You must have configured your dashboard build with a KIBANAROOT environment variable in order for the Kibana link to render in the bulk granules modal.

  1. From the Granules dashboard page, click on the "Run Bulk Granules" button, then select what type of action you would like to perform.
note

The rest of the process is the same regardless of what type of bulk action you perform.

  1. From the bulk granules modal, click the "Open Kibana" link:

    Screenshot of Cumulus dashboard showing modal window for triggering bulk granule operations

  2. Once you have accessed Kibana, navigate to the "Discover" page. If this is your first time using Kibana, you may see a message like this at the top of the page:

    In order to visualize and explore data in Kibana, you'll need to create an index pattern to retrieve data from Elasticsearch.
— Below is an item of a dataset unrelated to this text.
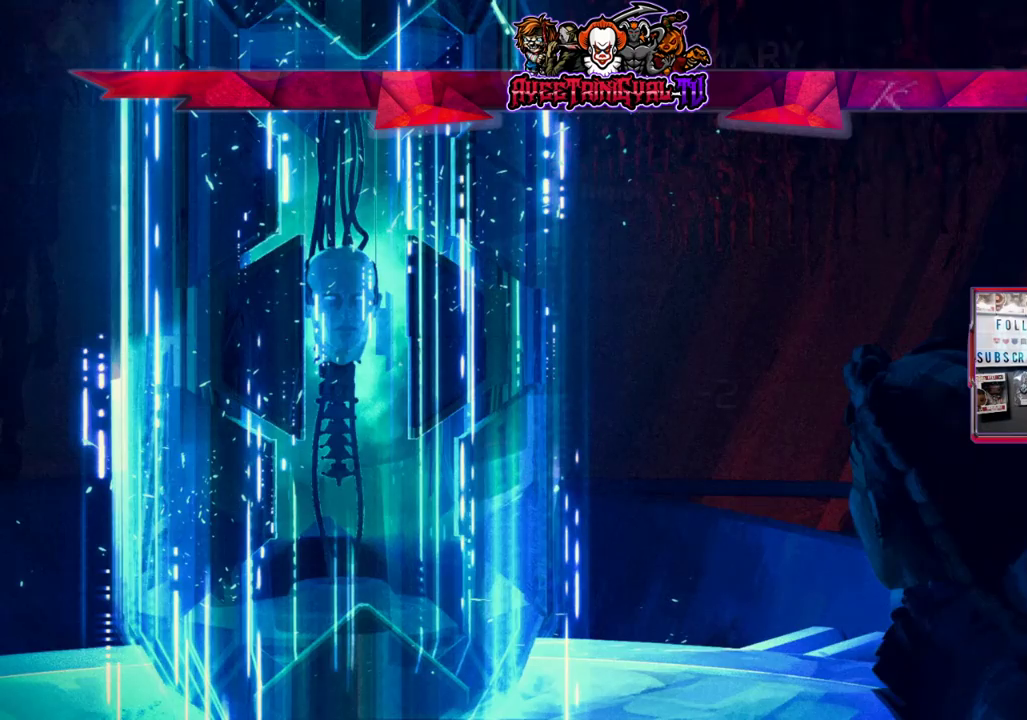
{"buttons": [], "left_stick": "center", "right_stick": "center", "events": []}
    In that case, see the docs for creating an index pattern for Kibana

    Screenshot of Kibana user interface showing the "Discover" page for running queries

  3. Enter a query that returns the granule records that you want to use for bulk operations:

    Screenshot of Kibana user interface showing an example Kibana query and results

  4. Once the Kibana query is returning the results you want, click the "Inspect" link near the top of the page. A slide out tab with request details will appear on the right side of the page:

    Screenshot of Kibana user interface showing details of an example request

  5. In the slide out tab that appears on the right side of the page, click the "Request" link near the top and scroll down until you see the query property:

    Screenshot of Kibana user interface showing the Elasticsearch data request made for a given Kibana query

  6. Highlight and copy the query contents from Kibana. Go back to the Cumulus dashboard and paste the query contents from Kibana inside of the query property in the bulk granules request payload. It is expected that you should have a property of query nested inside of the existing query property:

    Screenshot of Cumulus dashboard showing modal window for triggering bulk granule operations with query information populated

  7. Add values for the index and workflowName to the bulk granules request payload. The value for index will vary based on your Elasticsearch setup, but it is good to target an index specifically for granule data if possible:

    Screenshot of Cumulus dashboard showing modal window for triggering bulk granule operations with query, index, and workflow information populated

  8. Click the "Run Bulk Operations" button. You should see a confirmation message, including an ID for the async operation that was started to handle your bulk action. You can track the status of this async operation on the Operations dashboard page, which can be visited by clicking the "Go To Operations" button:

    ![Screenshot of Cumulus dashboard showing confirmation message with async operation ID for bulk granules request](../assets/bulk-granules-submitted.png)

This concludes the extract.